It would be virtually impossible to discuss the city of Los Angeles without eventually that area known as Hollywood coming into the conversation. Strange as it might seem, however, not only was there a time when the city consisted of practically nothing, there was nothing that even resembled the film industry laden area that is known as “Tinseltown” today exist. In fact, the only thing that resembled civilization in the area until 1853, was a single adobe hut in Nopalera and the agricultural area that surrounded it.

It has been said that the name “Hollywood” came from a land developer named H. J. Whitley, who wrote in his diary that he had been walking on a hill that overlooked the valley when he encountered a Chinese man carrying wood. When he asked the man what he was doing, he replied, “I holly-wood,” or “hauling-wood.” Whether this story is true or not is up for debate, but the legend has stuck until the present day.

By 1912, the Los Angeles area had already begun attracting the attention of movie makers due to its temperate climate which allowed for filming year-round, but there is one other factor that gave another giant push to the move west, Thomas Edison and the motion picture camera patents that he held.
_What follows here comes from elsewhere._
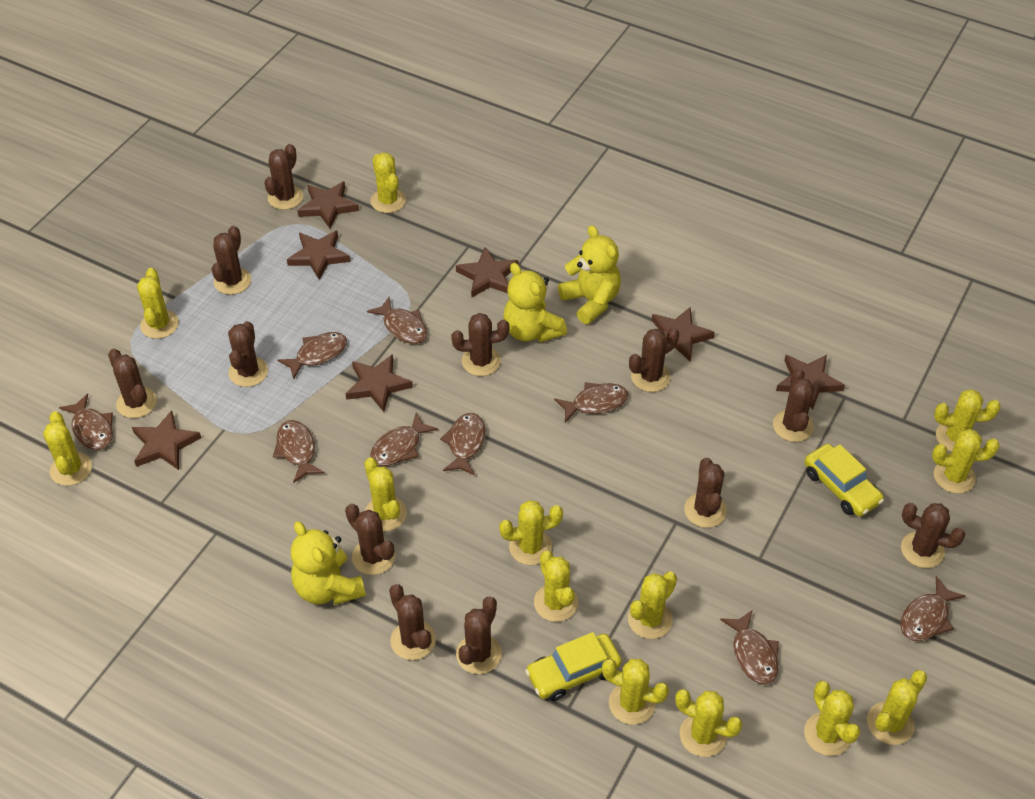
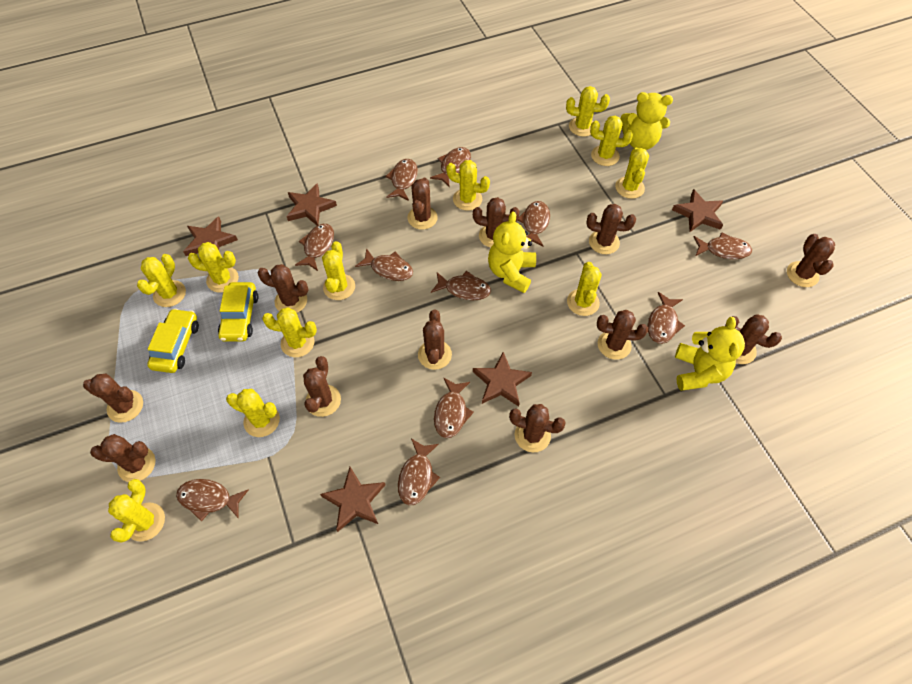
brown fish: [59,394,113,450] [273,420,324,483] [277,332,347,380] [367,297,427,344] [370,412,438,466] [440,413,486,476] [554,382,628,422] [720,610,779,685] [901,576,966,641] = 9 -> [176,479,248,522] [295,224,334,271] [355,248,413,281] [385,159,418,201] [398,438,440,505] [430,147,471,186] [431,271,491,301] [434,378,474,438] [518,201,550,246] [647,292,685,344] [694,232,752,259] = 11
brown star: [132,410,201,470] [287,230,351,280] [297,181,359,229] [346,354,413,412] [456,247,519,298] [652,307,715,362] [776,355,845,410] = 7 -> [183,216,238,256] [286,183,337,225] [320,467,385,532] [473,352,532,406] [672,189,723,232] = 5
yellow cactus: [43,411,92,486] [137,268,179,339] [364,457,407,531] [370,153,406,213] [499,500,563,565] [534,551,578,622] [602,659,669,725] [628,572,677,639] [675,689,743,757] [804,681,860,756] [867,670,927,745] [932,429,1000,494] [934,389,1001,452] = 13 -> [108,479,165,543] [137,254,186,307] [188,242,239,293] [226,389,280,437] [262,307,317,357] [322,241,355,300] [446,160,490,211] [566,86,610,137] [567,262,602,316] [590,116,633,166] [615,147,649,199] = 11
With these patents, Edison could stop production of every movie he thought didn’t live up to the name of his company, so movie makers started looking west for other venues where the patent laws couldn’t be as easily enforced from Edison’s offices in New Jersey.

Director D.W. Griffith created the first film to be made in Hollywood, a 17-minutes short feature titled “In Old California,” a melodrama about the Mexican era of California. By the 1920s, Hollywood was home to four major studios, Paramount, Columbia, Warner Bros., and RKO, along with several small studios. Strangely, at this time there were no movie theaters in Hollywood, which had prohibited them until years later.
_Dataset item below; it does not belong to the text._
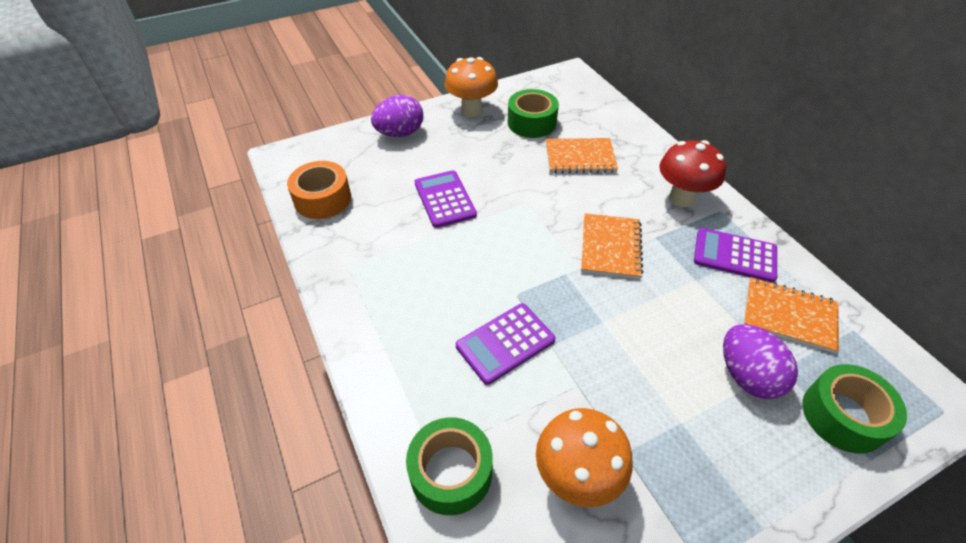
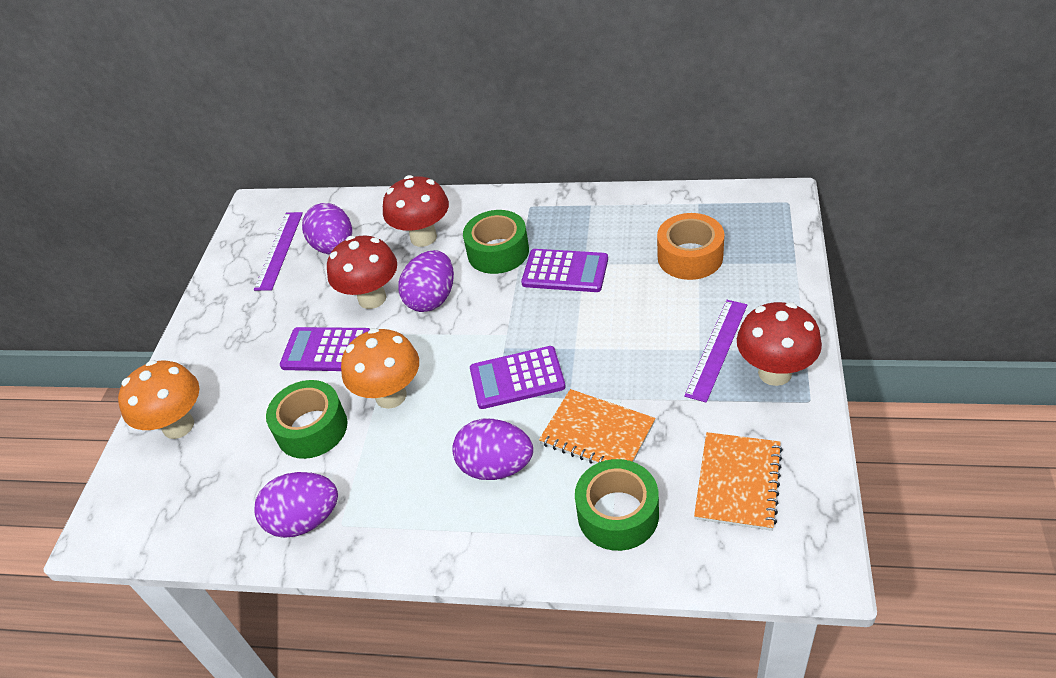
orange notebook: [546,138,618,174] [581,213,643,279] [743,277,839,353] = 3 -> [539,389,655,464] [694,432,783,531] = 2
purple egg: [371,95,423,137] [723,324,798,399] = 2 -> [254,472,338,538] [302,203,352,254] [398,250,454,312] [452,419,533,480] = 4
purple ruler: none = 0 -> [254,212,303,291] [684,300,747,403] = 2
red mushroom: [659,140,726,207] = 1 -> [327,235,397,309] [383,175,449,247] [737,302,822,386] = 3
Any discussion of Hollywood would be incomplete without some reference to the ubiquitous “Hollywood” sign that stands on the hill above the city. Constructed in 1923, the sign’s original purpose has little to do with the area itself. Instead, it was built originally reading “Hollywoodland,” as a promotion for a housing development. By 1949, however, the development had gone bust, and the sign fell into disrepair. The Chamber of Commerce entered into an agreement to repair the sign with a stipulation that the “land” portion of the sign be demolished.

An interesting footnote to the story of the Hollywood sign is the ghostly activity that is said to be frequent in the area. According to most, the ghost is said to be that of a young Peg Entwistle, a down-on-her-luck actress who climbed to the top of the “H” on September 16, 1932, flinging herself from the top to the brush below. In an even stranger twist of fate, several days after her death her body was found and identified. When police arrived at her home, they found a note in the mailbox that offered her a role in a new movie.